--- 과제 ---
아래 기록을 모두 다시 쓰되, "pose"를 전부 "camera"(으)로 바꾸고 나머지는 그대로 두세요.

--- 제시된 정보 ---
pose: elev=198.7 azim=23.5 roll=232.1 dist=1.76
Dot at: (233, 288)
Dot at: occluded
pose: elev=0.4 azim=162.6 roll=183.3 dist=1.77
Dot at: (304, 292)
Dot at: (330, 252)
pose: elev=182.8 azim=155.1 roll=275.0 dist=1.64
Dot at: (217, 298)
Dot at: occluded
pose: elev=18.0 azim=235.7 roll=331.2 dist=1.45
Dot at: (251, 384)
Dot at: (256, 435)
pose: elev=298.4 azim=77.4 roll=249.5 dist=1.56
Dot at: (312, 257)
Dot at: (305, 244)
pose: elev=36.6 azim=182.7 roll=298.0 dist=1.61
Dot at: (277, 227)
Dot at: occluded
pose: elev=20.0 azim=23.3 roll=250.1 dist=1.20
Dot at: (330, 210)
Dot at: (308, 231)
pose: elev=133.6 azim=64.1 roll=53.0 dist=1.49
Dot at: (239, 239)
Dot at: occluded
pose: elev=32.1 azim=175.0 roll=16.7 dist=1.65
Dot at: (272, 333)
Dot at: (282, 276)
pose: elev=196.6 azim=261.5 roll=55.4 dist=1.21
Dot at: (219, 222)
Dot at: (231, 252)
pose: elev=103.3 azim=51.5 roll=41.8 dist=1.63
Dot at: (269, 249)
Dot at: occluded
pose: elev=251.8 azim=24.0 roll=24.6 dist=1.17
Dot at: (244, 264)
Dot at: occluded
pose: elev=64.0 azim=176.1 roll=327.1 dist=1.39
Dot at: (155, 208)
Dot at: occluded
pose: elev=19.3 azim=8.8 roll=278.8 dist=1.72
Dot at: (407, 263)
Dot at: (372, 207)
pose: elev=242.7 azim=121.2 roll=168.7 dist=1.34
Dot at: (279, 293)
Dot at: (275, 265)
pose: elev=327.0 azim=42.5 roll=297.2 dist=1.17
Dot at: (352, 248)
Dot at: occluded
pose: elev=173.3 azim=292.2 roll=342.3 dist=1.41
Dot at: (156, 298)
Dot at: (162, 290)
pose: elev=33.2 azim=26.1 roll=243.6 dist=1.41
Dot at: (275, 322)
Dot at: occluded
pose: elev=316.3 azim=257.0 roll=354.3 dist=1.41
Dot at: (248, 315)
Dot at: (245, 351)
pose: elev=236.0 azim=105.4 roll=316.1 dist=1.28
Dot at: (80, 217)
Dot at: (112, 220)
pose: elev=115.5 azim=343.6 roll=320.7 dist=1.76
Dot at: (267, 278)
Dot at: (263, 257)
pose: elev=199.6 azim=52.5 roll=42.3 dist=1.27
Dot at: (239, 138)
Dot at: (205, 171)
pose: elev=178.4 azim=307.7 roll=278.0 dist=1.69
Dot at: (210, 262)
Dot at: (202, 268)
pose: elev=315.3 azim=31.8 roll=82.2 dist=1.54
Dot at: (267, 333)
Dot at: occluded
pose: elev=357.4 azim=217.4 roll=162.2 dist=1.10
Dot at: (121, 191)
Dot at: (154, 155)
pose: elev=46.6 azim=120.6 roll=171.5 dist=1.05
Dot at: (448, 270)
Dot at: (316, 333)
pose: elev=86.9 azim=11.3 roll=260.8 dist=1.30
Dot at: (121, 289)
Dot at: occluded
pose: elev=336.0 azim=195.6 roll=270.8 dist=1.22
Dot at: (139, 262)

--- 정답 ---
camera: elev=198.7 azim=23.5 roll=232.1 dist=1.76
Dot at: (233, 288)
Dot at: occluded
camera: elev=0.4 azim=162.6 roll=183.3 dist=1.77
Dot at: (304, 292)
Dot at: (330, 252)
camera: elev=182.8 azim=155.1 roll=275.0 dist=1.64
Dot at: (217, 298)
Dot at: occluded
camera: elev=18.0 azim=235.7 roll=331.2 dist=1.45
Dot at: (251, 384)
Dot at: (256, 435)
camera: elev=298.4 azim=77.4 roll=249.5 dist=1.56
Dot at: (312, 257)
Dot at: (305, 244)
camera: elev=36.6 azim=182.7 roll=298.0 dist=1.61
Dot at: (277, 227)
Dot at: occluded
camera: elev=20.0 azim=23.3 roll=250.1 dist=1.20
Dot at: (330, 210)
Dot at: (308, 231)
camera: elev=133.6 azim=64.1 roll=53.0 dist=1.49
Dot at: (239, 239)
Dot at: occluded
camera: elev=32.1 azim=175.0 roll=16.7 dist=1.65
Dot at: (272, 333)
Dot at: (282, 276)
camera: elev=196.6 azim=261.5 roll=55.4 dist=1.21
Dot at: (219, 222)
Dot at: (231, 252)
camera: elev=103.3 azim=51.5 roll=41.8 dist=1.63
Dot at: (269, 249)
Dot at: occluded
camera: elev=251.8 azim=24.0 roll=24.6 dist=1.17
Dot at: (244, 264)
Dot at: occluded
camera: elev=64.0 azim=176.1 roll=327.1 dist=1.39
Dot at: (155, 208)
Dot at: occluded
camera: elev=19.3 azim=8.8 roll=278.8 dist=1.72
Dot at: (407, 263)
Dot at: (372, 207)
camera: elev=242.7 azim=121.2 roll=168.7 dist=1.34
Dot at: (279, 293)
Dot at: (275, 265)
camera: elev=327.0 azim=42.5 roll=297.2 dist=1.17
Dot at: (352, 248)
Dot at: occluded
camera: elev=173.3 azim=292.2 roll=342.3 dist=1.41
Dot at: (156, 298)
Dot at: (162, 290)
camera: elev=33.2 azim=26.1 roll=243.6 dist=1.41
Dot at: (275, 322)
Dot at: occluded
camera: elev=316.3 azim=257.0 roll=354.3 dist=1.41
Dot at: (248, 315)
Dot at: (245, 351)
camera: elev=236.0 azim=105.4 roll=316.1 dist=1.28
Dot at: (80, 217)
Dot at: (112, 220)
camera: elev=115.5 azim=343.6 roll=320.7 dist=1.76
Dot at: (267, 278)
Dot at: (263, 257)
camera: elev=199.6 azim=52.5 roll=42.3 dist=1.27
Dot at: (239, 138)
Dot at: (205, 171)
camera: elev=178.4 azim=307.7 roll=278.0 dist=1.69
Dot at: (210, 262)
Dot at: (202, 268)
camera: elev=315.3 azim=31.8 roll=82.2 dist=1.54
Dot at: (267, 333)
Dot at: occluded
camera: elev=357.4 azim=217.4 roll=162.2 dist=1.10
Dot at: (121, 191)
Dot at: (154, 155)
camera: elev=46.6 azim=120.6 roll=171.5 dist=1.05
Dot at: (448, 270)
Dot at: (316, 333)
camera: elev=86.9 azim=11.3 roll=260.8 dist=1.30
Dot at: (121, 289)
Dot at: occluded
camera: elev=336.0 azim=195.6 roll=270.8 dist=1.22
Dot at: (139, 262)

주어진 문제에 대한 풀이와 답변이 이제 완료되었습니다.